Screenshot and code edit data –

--- START ---

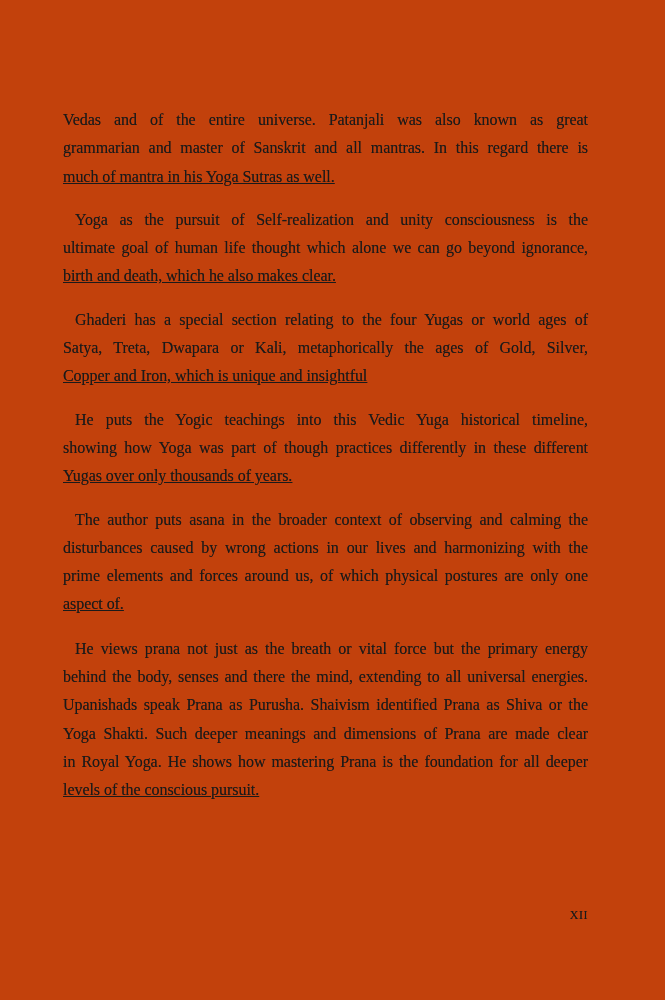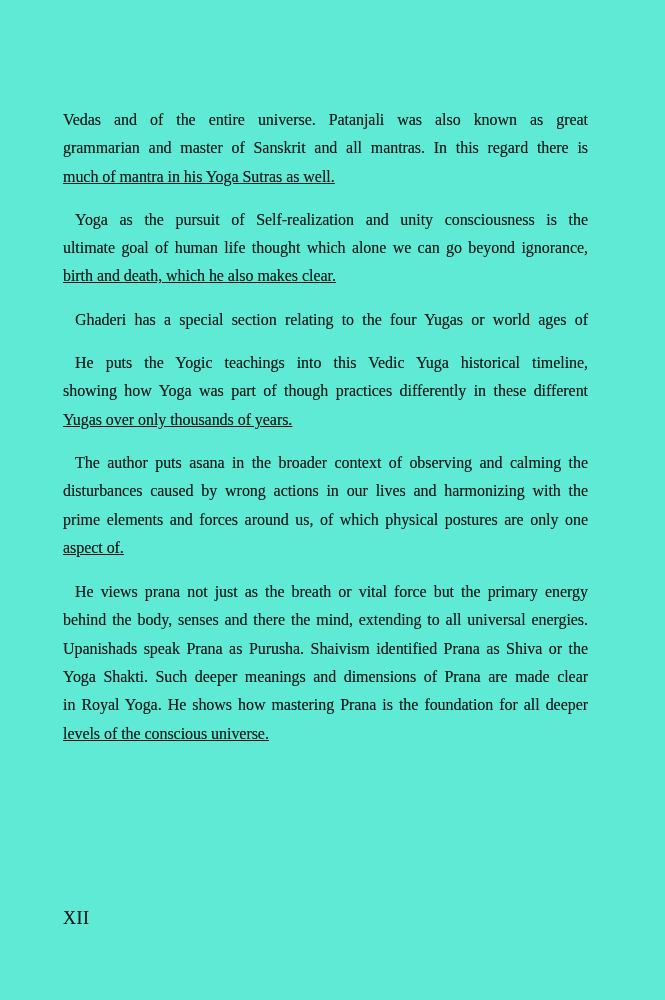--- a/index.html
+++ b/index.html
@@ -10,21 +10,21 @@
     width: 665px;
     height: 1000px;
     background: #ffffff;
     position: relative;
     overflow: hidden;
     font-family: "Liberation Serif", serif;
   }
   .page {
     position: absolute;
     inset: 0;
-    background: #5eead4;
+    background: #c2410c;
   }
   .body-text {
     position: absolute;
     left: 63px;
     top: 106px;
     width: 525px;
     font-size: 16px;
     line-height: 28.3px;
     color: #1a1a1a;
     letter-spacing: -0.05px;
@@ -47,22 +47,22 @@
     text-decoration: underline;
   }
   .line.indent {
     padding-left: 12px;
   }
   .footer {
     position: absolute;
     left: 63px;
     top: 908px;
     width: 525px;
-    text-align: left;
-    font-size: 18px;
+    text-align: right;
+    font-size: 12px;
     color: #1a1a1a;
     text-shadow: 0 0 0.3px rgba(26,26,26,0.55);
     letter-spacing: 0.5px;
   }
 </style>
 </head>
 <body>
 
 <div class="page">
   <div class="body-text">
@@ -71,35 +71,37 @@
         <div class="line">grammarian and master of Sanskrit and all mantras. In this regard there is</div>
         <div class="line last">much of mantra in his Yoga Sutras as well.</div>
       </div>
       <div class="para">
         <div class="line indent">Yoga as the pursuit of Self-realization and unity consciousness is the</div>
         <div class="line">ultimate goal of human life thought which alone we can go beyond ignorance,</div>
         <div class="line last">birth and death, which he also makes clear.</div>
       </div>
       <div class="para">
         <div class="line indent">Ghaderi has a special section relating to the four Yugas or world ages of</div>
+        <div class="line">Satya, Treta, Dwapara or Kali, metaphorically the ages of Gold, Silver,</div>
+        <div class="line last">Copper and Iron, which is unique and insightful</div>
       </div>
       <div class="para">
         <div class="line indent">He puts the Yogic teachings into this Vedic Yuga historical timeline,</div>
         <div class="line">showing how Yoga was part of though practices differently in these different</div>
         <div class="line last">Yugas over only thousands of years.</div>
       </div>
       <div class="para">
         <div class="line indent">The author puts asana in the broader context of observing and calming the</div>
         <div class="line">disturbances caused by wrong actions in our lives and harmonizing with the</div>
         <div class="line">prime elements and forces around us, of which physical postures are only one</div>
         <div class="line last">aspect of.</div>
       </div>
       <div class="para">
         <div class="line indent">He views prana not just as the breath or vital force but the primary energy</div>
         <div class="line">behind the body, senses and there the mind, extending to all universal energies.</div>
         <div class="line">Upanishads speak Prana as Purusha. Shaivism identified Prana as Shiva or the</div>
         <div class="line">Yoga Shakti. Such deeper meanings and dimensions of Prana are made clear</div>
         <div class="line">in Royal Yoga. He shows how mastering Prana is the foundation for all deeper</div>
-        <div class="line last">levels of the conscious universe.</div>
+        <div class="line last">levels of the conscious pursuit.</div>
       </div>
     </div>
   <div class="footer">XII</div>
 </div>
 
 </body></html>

--- END ---

Directions – Using the entries above, give the number of lines that carry the string "spacing", without anything else.

Solution for this task – 2